Amili: Life is a journey and our perspective of what our purpose is can change over time. Have you begun to identify what that is?

Gamble: My endgame is to be self-reliant, self-sufficient, and help people who are disenfranchised. I don’t care to have a title or work for some company. If that comes, that’s cool, but my goal is not to get a job because if my goal is to get a job, I’ll never fulfill my actual purpose. And so that purpose is up to me.

Initially, my purpose was just to keep the lights on and keep my stomach from growling. Then once I had a kid, it was like, I gotta make sure he stays fed and the lights stay on for him. And that’s survival, that’s not purpose. That’s not anything other than primal animal instinct. And that’s all a lot of us have. Now, I’m at the point where I’m eating good, but I want to make sure that the people around me start eating for sure. You have to get out of the mindset of, “I’m doing it, so damn everybody else.” It’s got to be the idea of Sankofa: looking back and bringing knowledge forward. You help those around you, the idea of umoja, which is unity. Despite the fact that I’m not African, that doesn’t mean I can’t instill these principles in my life and help those around me. I found my purpose by going into the community and keeping the model I read in a book by Dr. Georgia Gross: “How are the children? Because if the children aren’t good, nobody’s good.”

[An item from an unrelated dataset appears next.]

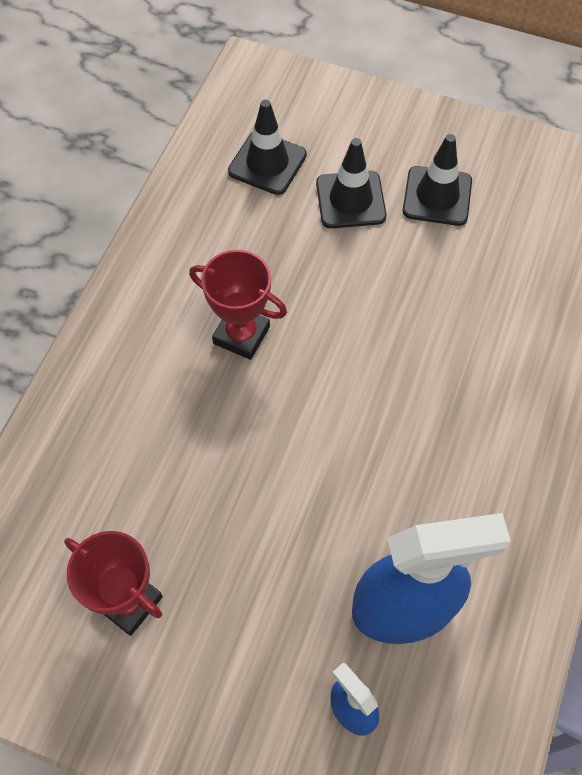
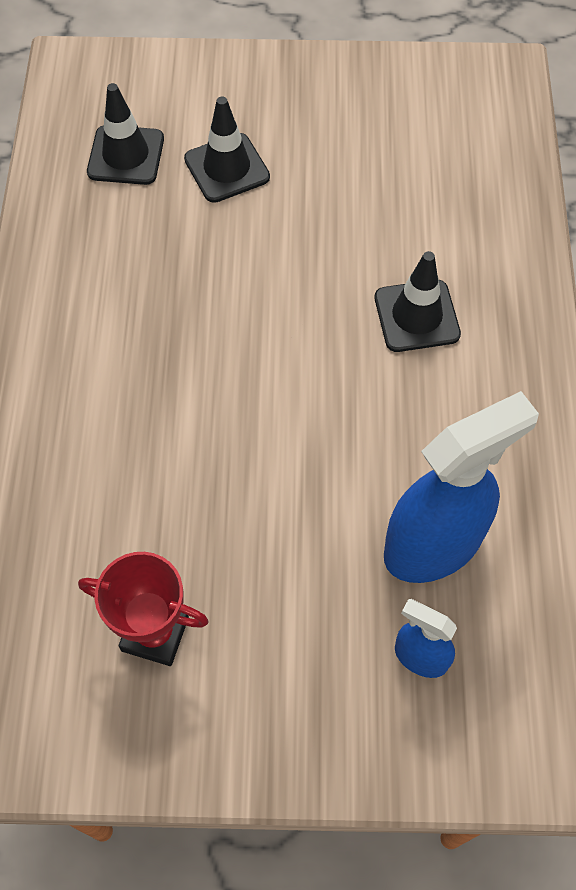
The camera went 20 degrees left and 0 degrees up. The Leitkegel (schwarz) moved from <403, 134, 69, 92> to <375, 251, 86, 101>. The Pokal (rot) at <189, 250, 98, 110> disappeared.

Amili: Tell me about that about your organization, Renaissance 21, and the work that you do.

Gamble: It was from prison that this thing was birthed. The goal has always been to take art and use it as a tool to share a different narrative of minoritized peoples, and to also show entrepreneurship and community in action. When I sell art at the events I do, the proceeds go into providing a space where children can create. And they use that creation to focus on challenging narratives, pulling these things out of their subconscious sometimes and processing it. There is active catharsis in doing something with your hands in order to heal your mind. And that’s the root of everything that I do, to heal the mind through action.